Dress appropriately, meaning professionally but not what
used to be called “power dressing.”Your goal is to make the
other person feel relaxed and comfortable, not intimidated
or even much impressed. Dazzle ’em with your mind and
your writing, not your fashion sense, especially if you are a
woman. Keep the transaction professional.
In an academic or computer-lab setting, professional attire
may be very informal indeed—for the natives. As a visitor,
your style of informality needs to stay respectful. For men, a
tie and sports jacket (even if both are later taken off) will not
hurt. For women, the specifics of “appropriate” vary wildly
over time: do the right thing.
Having taken care of all important trivia, you can now
begin the interview with no need to think about yourself.
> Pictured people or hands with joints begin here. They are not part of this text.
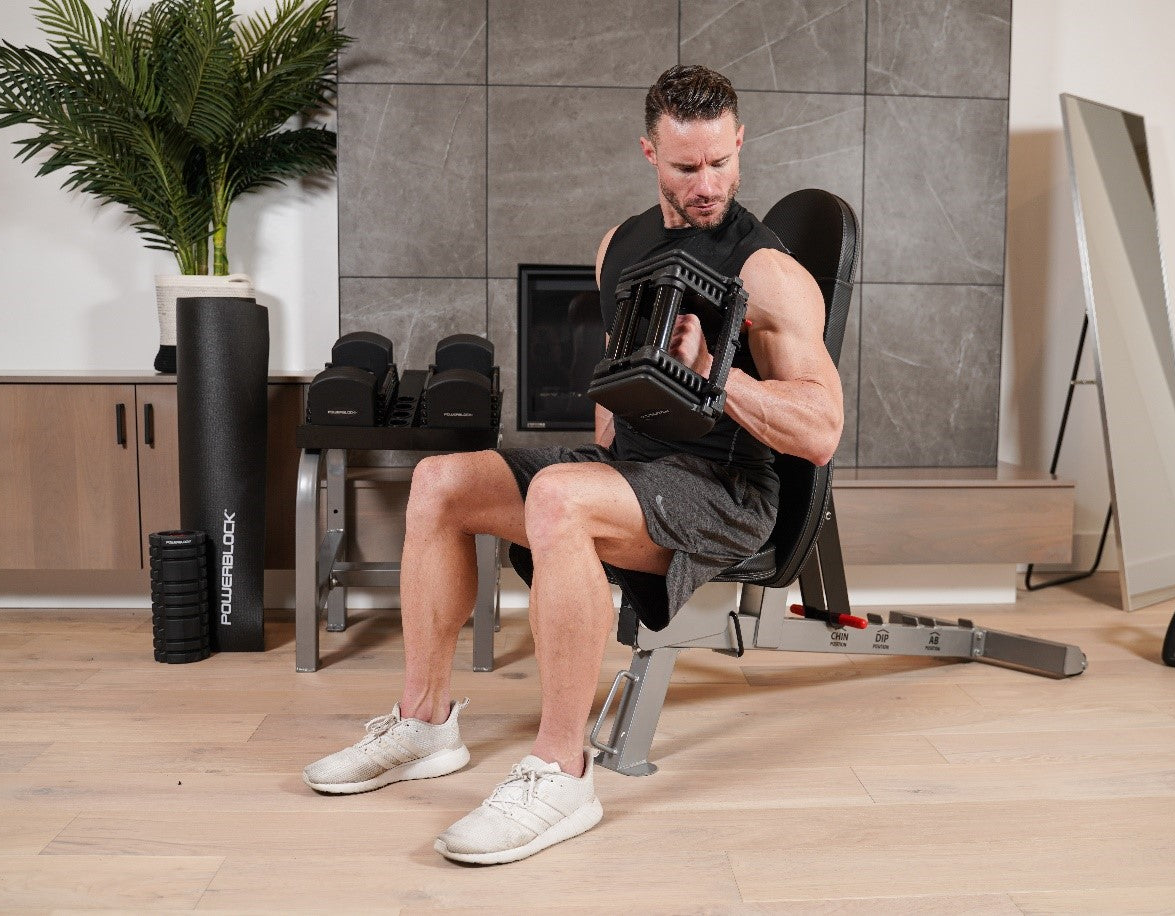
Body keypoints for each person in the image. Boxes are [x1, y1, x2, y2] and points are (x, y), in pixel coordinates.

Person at [302, 64, 844, 865]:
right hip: (637, 471)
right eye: (685, 167)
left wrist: (719, 378)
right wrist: (603, 459)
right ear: (648, 153)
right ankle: (423, 723)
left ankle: (562, 772)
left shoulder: (766, 273)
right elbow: (616, 385)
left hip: (723, 493)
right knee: (441, 481)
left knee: (560, 499)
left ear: (739, 143)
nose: (707, 185)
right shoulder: (618, 246)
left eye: (722, 162)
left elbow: (822, 429)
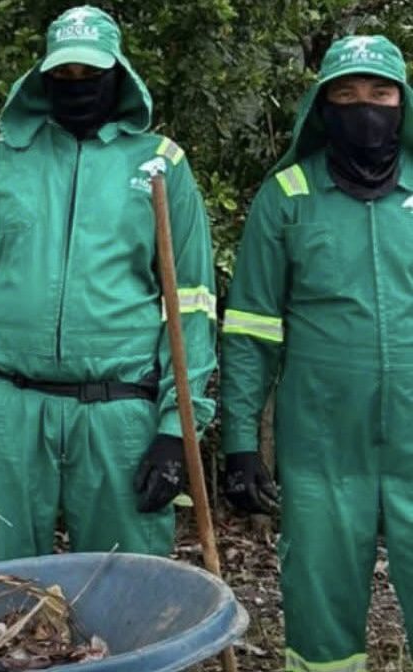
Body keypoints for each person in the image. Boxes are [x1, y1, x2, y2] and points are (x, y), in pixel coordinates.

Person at [0, 5, 217, 563]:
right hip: (7, 405)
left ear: (119, 74)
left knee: (127, 578)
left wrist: (176, 430)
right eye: (64, 74)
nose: (78, 85)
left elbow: (189, 306)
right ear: (43, 77)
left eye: (91, 73)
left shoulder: (161, 164)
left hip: (119, 410)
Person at [222, 34, 413, 672]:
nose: (366, 108)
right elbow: (249, 328)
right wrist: (240, 443)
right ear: (322, 106)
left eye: (380, 93)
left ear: (403, 103)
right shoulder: (287, 195)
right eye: (347, 95)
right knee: (320, 607)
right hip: (322, 445)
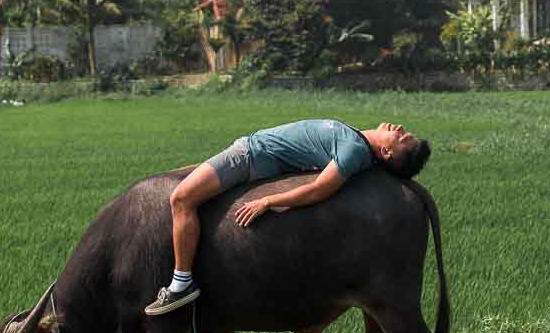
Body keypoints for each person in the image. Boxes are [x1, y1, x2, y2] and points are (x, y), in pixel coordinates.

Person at [145, 119, 431, 316]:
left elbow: (319, 189)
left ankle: (180, 283)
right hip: (254, 152)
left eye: (401, 137)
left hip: (249, 155)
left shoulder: (353, 151)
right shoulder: (357, 144)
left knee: (180, 198)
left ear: (386, 151)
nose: (400, 128)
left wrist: (269, 200)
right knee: (185, 177)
Rather, your undivided attention will be available for the
other person and the fascinating things you are about to
hear. As you walk through the door, mentally give your
troubles a kiss and skootch them over. They will wait.
Once in the room, there’s no rush to start. Allow a few
moments for the two of you to get used to being in the
same room, the process that I call “dog-sniffing.” Dogs need
to sniff each other, and people need to ask whether you had
trouble finding the building, is it still snowing, where
should we put the tape recorder, do you want any coffee?
It’s all dog-sniffing, two to three minutes of adjustment time.